Selon le recours en protection déposé auprès de la Cour d’appel de Concepción le 14 octobre 2025, le CGR a justifié sa demande de divulgation de l’identité du plaignant en invoquant la nature spécifique de la plainte, qui concerne des droits qui lui sont propres. Le CGR lui a accordé un délai de cinq jours pour donner son accord, sous peine de ne pas donner suite à sa réclamation. L’ingénieur affirme que cette exigence constitue une violation de son droit à la vie privée et à la sécurité, ainsi qu’une atteinte à son intégrité psychologique et émotionnelle, en contradiction avec les articles 19, paragraphes 1 et 7, de la Constitution chilienne.
Le plaignant avait initialement déposé une plainte auprès de la Direction du travail de Concepción, en s’appuyant sur la loi Karin (n° 21 643), promulguée en août 2024. Cette loi a pour objectif de renforcer la prévention, l’enquête et les sanctions en matière de harcèlement sexuel et de violence au travail, en garantissant des relations professionnelles fondées sur le respect de la dignité humaine et l’égalité des genres. Il a également déposé une plainte administrative auprès du Bureau du contrôleur régional de Bío Bío, visant des responsables du MOP pour harcèlement, menaces, coercition et représailles.
« Lors du dépôt de la plainte auprès du Bureau du Contrôleur, il a expressément demandé que son identité soit réservée.

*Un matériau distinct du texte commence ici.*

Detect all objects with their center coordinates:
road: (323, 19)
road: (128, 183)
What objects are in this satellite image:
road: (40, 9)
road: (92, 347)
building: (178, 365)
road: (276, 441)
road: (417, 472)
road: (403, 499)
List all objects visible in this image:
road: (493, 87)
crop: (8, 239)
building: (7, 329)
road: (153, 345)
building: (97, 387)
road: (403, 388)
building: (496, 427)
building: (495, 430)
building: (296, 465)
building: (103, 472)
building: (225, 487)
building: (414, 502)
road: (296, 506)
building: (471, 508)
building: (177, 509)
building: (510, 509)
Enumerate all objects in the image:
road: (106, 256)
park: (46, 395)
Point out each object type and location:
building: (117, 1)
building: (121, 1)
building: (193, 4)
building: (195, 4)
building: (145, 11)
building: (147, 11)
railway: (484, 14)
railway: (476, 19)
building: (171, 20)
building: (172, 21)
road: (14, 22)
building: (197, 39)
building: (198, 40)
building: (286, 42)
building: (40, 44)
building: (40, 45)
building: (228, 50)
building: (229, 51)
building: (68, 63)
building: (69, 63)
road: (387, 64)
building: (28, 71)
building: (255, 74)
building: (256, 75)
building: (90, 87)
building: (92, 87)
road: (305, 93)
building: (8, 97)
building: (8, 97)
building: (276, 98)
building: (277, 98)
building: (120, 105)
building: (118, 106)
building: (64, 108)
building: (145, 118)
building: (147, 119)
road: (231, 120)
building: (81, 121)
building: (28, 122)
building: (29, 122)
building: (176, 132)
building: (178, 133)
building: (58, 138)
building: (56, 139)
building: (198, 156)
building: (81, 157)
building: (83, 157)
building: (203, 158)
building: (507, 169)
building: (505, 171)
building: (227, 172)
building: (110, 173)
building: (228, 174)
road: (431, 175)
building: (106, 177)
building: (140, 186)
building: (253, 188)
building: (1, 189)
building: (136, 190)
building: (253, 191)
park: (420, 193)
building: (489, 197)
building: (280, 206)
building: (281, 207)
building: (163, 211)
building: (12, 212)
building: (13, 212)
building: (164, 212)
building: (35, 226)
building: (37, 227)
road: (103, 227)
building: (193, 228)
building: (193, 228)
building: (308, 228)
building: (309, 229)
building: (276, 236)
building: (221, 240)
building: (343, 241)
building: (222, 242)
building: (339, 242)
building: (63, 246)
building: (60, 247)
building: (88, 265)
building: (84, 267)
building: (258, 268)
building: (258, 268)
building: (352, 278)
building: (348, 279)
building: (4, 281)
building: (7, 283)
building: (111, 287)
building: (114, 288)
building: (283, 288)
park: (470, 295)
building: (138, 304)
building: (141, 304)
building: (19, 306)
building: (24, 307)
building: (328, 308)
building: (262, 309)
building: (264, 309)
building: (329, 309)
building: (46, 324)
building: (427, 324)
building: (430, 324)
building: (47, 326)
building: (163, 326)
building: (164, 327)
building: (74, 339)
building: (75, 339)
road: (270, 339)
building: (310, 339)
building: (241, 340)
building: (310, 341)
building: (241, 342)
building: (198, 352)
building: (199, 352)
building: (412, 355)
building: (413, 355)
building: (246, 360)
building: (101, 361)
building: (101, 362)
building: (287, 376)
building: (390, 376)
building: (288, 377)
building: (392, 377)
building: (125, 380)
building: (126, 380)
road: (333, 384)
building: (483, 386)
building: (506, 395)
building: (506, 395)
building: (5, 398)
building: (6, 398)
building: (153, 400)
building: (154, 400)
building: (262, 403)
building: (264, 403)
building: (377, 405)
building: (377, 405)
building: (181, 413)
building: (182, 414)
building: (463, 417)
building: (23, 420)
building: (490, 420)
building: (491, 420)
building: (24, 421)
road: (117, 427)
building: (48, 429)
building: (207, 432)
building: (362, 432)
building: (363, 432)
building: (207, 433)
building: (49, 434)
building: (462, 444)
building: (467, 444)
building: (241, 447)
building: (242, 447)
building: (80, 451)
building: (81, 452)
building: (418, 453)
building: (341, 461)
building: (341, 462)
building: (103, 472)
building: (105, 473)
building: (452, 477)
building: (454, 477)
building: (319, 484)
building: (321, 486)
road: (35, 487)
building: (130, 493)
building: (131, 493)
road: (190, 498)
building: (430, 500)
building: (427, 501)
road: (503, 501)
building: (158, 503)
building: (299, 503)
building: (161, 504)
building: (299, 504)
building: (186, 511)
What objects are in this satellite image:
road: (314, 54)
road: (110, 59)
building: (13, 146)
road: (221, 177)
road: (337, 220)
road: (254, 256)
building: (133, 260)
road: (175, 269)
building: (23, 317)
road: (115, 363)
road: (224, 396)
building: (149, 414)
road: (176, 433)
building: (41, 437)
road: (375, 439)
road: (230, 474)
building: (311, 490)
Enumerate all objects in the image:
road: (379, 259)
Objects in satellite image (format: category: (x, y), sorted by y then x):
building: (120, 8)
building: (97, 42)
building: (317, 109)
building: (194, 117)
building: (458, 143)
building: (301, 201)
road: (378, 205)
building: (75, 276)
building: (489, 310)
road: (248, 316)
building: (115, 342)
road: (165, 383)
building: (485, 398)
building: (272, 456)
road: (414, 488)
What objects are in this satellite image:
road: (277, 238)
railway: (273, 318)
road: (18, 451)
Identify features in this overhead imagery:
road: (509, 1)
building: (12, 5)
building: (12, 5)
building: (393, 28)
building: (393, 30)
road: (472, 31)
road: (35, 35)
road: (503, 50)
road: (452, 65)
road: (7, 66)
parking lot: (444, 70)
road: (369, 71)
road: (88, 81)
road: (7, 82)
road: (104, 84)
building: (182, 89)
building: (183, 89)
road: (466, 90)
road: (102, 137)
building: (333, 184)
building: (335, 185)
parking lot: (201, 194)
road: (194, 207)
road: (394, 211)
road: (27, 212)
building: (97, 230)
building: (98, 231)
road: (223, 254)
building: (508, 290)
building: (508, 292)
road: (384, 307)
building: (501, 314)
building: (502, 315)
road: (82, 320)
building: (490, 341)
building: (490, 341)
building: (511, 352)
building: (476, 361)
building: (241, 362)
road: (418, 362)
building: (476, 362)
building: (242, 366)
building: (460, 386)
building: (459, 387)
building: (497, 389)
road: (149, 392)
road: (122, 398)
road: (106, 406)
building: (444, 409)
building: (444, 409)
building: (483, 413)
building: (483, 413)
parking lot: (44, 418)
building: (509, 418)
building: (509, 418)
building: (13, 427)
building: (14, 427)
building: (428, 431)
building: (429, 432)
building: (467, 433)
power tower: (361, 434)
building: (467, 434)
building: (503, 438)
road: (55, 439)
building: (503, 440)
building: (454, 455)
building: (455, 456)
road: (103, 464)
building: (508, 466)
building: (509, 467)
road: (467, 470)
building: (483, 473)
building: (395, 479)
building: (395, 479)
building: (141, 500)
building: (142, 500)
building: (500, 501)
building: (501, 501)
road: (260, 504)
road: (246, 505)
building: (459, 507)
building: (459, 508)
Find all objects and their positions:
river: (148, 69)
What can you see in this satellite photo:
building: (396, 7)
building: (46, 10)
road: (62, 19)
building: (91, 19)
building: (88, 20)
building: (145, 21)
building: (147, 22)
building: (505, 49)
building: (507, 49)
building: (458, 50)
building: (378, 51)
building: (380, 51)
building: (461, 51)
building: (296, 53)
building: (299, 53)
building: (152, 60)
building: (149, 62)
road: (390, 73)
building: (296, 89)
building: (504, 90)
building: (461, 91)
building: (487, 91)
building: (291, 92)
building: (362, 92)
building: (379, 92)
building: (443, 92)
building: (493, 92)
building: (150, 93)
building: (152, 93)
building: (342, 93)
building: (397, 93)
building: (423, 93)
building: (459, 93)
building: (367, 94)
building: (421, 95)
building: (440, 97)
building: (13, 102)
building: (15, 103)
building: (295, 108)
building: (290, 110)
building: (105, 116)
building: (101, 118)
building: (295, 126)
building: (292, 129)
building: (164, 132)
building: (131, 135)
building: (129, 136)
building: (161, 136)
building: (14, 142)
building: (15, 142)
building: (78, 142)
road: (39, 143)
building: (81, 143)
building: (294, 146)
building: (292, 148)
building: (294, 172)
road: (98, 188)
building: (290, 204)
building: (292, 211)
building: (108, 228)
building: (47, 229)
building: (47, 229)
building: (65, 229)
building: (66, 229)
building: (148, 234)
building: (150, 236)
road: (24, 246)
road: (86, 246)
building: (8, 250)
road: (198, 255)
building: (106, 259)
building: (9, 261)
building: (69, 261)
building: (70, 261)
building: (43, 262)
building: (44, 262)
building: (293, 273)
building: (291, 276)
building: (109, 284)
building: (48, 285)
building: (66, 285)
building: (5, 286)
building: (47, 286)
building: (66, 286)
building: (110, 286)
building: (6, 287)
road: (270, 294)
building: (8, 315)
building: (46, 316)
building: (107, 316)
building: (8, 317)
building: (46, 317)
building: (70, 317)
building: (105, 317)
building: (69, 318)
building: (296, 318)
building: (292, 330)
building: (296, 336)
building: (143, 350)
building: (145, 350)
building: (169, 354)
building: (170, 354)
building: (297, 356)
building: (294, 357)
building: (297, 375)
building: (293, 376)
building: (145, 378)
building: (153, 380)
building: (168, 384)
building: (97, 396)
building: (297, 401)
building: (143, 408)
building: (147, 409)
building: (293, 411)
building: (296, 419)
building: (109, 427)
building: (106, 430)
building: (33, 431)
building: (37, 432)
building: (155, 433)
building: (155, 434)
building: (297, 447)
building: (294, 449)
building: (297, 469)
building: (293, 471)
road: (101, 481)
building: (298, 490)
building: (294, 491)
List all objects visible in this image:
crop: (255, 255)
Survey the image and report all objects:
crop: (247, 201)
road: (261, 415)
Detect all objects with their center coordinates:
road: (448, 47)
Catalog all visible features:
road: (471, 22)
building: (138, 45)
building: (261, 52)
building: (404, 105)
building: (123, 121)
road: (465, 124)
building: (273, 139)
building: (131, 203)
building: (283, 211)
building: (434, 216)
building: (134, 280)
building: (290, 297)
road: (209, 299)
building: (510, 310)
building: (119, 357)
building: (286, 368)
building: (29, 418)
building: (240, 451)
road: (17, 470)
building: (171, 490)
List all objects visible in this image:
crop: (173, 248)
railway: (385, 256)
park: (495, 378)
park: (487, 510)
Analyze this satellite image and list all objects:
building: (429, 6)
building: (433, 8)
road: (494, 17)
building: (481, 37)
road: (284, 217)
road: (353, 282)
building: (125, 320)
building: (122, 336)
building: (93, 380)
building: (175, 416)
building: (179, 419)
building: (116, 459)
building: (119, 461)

Cependant, elle a reçu le 20 août 2025 une communication formelle du Bureau du Contrôleur régional, qui indiquait que la plainte ne continuerait pas à être traitée si elle n’acceptait pas la levée de la réserve. »
Extrait du recours en protection
L’ingénieur affirme que la divulgation de son identité a engendré un sentiment d’angoisse, d’anxiété et une crainte légitime de subir de nouvelles représailles sur son lieu de travail et dans sa vie personnelle. Il indique également avoir constaté des actes de représailles suite à ses plaintes, notamment des signalements à son supérieur hiérarchique au sein du MOP et à un inspecteur des impôts qui faisait l’objet de l’une des accusations.
Selon le plaignant, son employeur aurait également mis en œuvre des mesures d’isolement et de blocage, lui interdisant l’accès à sa messagerie professionnelle et aux outils de travail, ce qui constitue une violation de l’article 8 de la loi Karin. Il compare sa situation à celle de « David contre Goliath ».
Contacté par BioBioChile, le MOP a indiqué n’avoir pas encore reçu de notification officielle du recours en protection, mais a précisé qu’une plainte avait été reçue par courrier électronique et qu’une enquête administrative était en cours pour vérifier la véracité des faits et l’éventuelle responsabilité administrative des personnes concernées. Site web du ministère des Travaux publics (MOP)
La Cour d’appel de Concepción a déclaré le recours recevable et a demandé un rapport au Contrôleur général de la République, qui a ensuite sollicité un délai supplémentaire pour le fournir. À ce jour, le rapport n’a toujours pas été remis, ce que le plaignant interprète comme une tentative de procrastination. Le CGR a refusé de commenter l’affaire, la qualifiant de question judiciaire.